Table 9.1: Summary of Functionals
Function Description Example
lapply(X, FUN) Compute a function over data and output a list. lapply(mtcars, mean)
sapply(X, FUN) Compute a function over data and output a matrix (sometimes a list, depending on the function being passed). sapply(mtcars, mean)
apply(X, MARGIN, FUN) Compute a function row-wise or column-wise. apply(mtcars, 1, mean); apply(mtcars, 2, mean)
vapply(X, FUN, FUN.VALUE) Compute a function over data and check if the output matches a pre-specified type. vapply(mtcars, mean, numeric(1))
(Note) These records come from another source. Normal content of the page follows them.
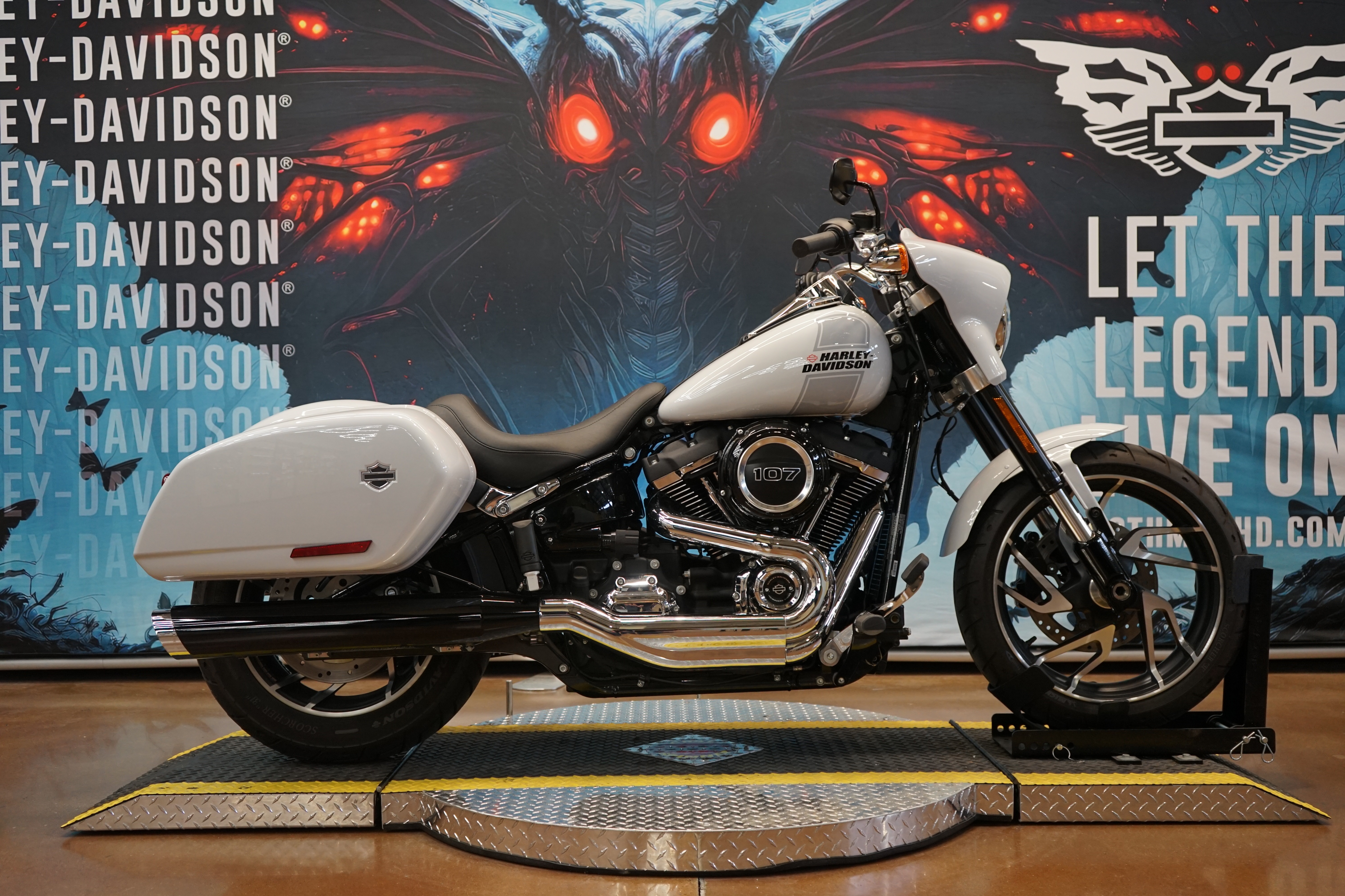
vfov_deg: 38.9
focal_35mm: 34
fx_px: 1270
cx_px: 672
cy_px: 448
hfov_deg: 55.8
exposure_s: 1/160
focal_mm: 34
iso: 1000
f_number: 4
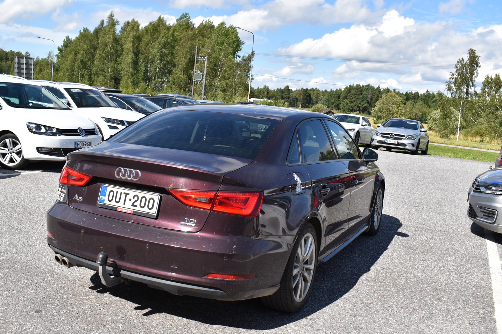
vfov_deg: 37.3
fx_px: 496
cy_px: 157
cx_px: 236
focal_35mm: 36
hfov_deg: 53.7
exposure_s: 1/750
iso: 200
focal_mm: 21
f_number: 8
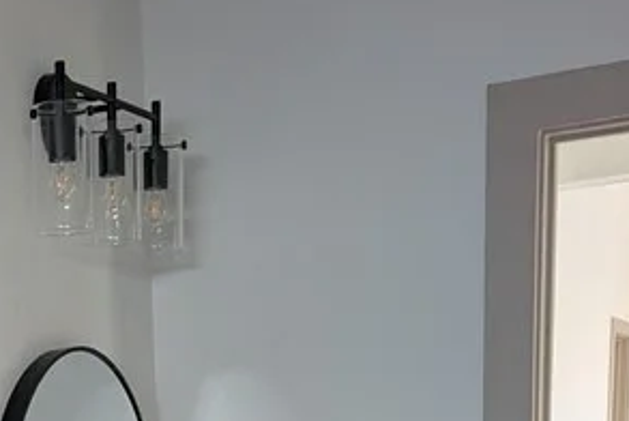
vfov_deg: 13.6
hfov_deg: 22.0
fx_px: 1522
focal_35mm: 87
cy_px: 826
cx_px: -81
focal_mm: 6.9
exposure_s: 1/197
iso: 610
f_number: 1.68
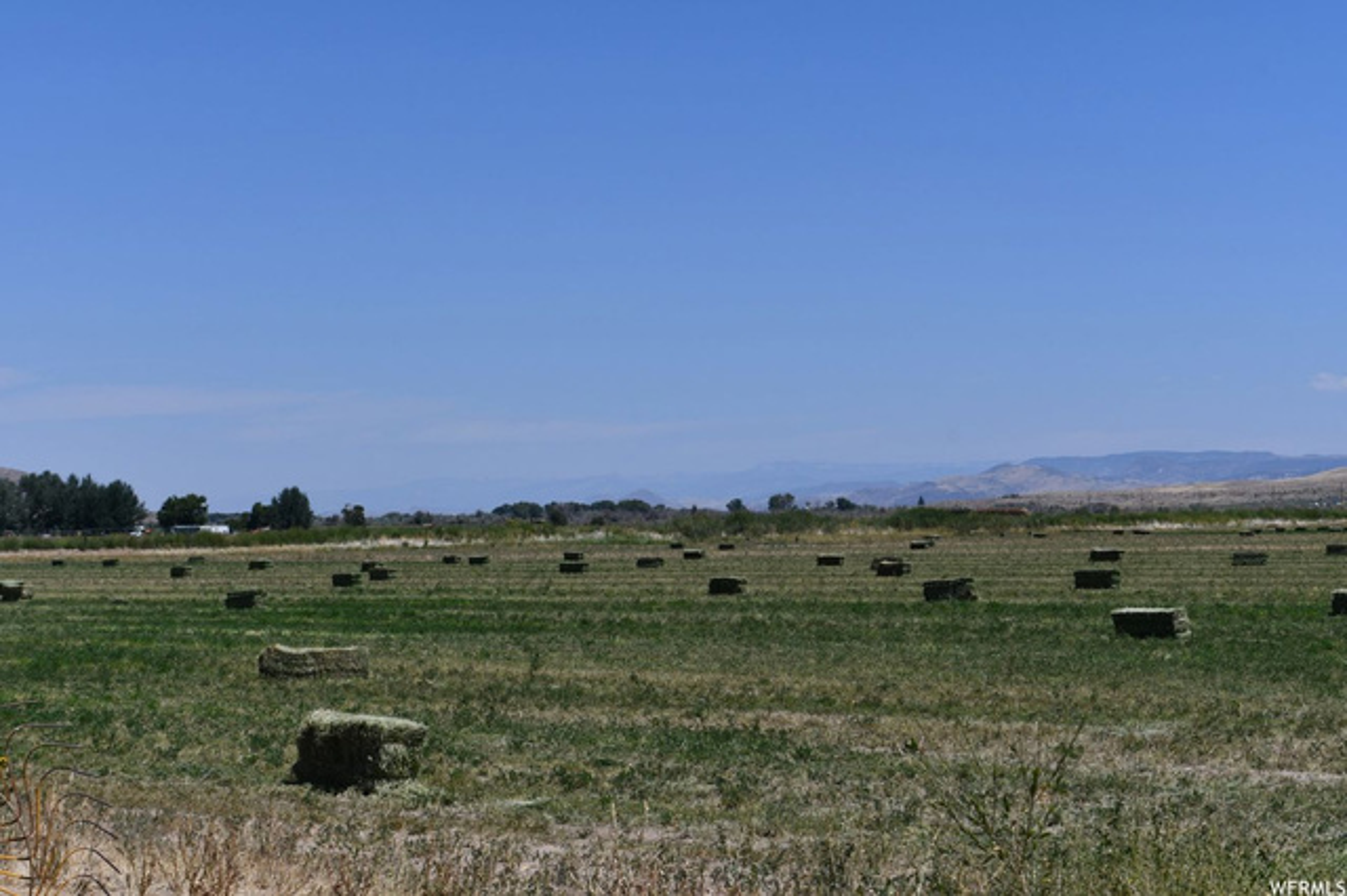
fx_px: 2692
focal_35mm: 72
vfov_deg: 18.9
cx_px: 674
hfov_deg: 28.1
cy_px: 448
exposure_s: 1/400
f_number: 10
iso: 100
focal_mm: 48
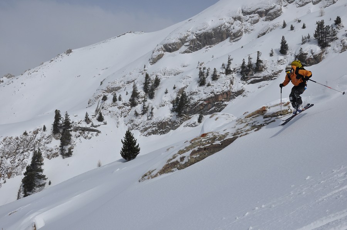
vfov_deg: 29.8
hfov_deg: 43.7
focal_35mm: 45
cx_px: 174
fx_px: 433
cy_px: 115
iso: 200
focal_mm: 30
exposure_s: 1/2000
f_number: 10
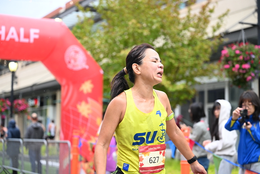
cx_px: 130
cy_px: 87
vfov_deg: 19.5
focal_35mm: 70
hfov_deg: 28.8
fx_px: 506
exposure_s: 1/1250
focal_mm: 70
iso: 1250
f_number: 2.8
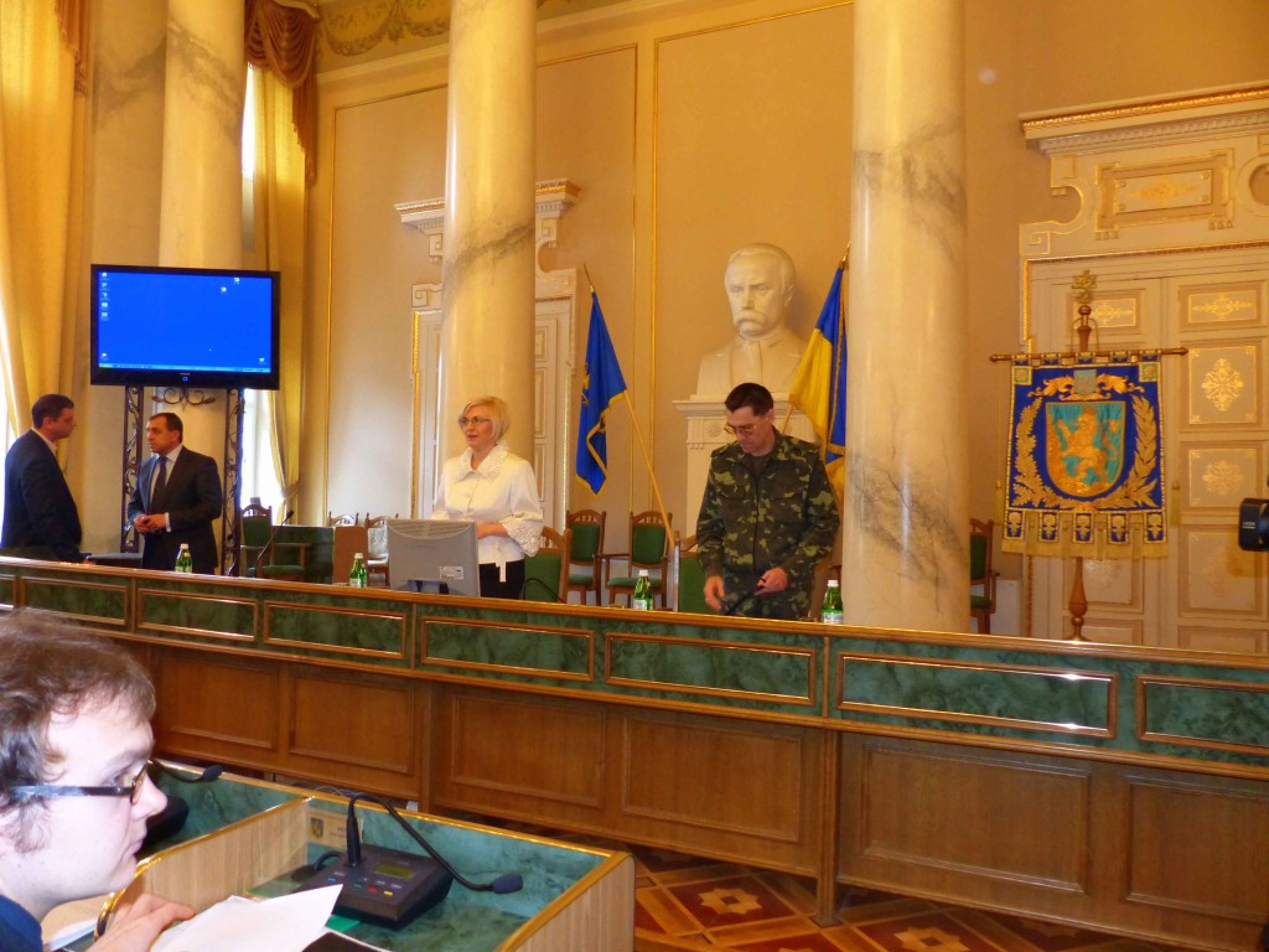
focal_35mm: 25
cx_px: 634
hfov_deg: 69.4
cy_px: 476
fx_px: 916
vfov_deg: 54.9
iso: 400
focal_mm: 4.5
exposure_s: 1/60
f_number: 2.8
mapply(FUN, …) Compute a function over one or more data inputs and output an array (vector or matrix). mapply(rbind, mtcars$mpg, mtcars$wt)
Map(f, …) Compute a function over one or more data inputs and output a list. Map(rbind, mtcars$mpg, mtcars$wt)
rapply(object, f, classes) Recursively compute a function over data and output a vector or list. rapply(iris, mean, classes = “numeric”)
tapply(X, INDEX, FUN) Generate grouped computations and output a vector. with(iris, tapply(Sepal.Length, Species, mean))
aggregate(formula, data, FUN) Generate grouped computations and output a data frame. aggregate(mpg ~ gear, mtcars, mean)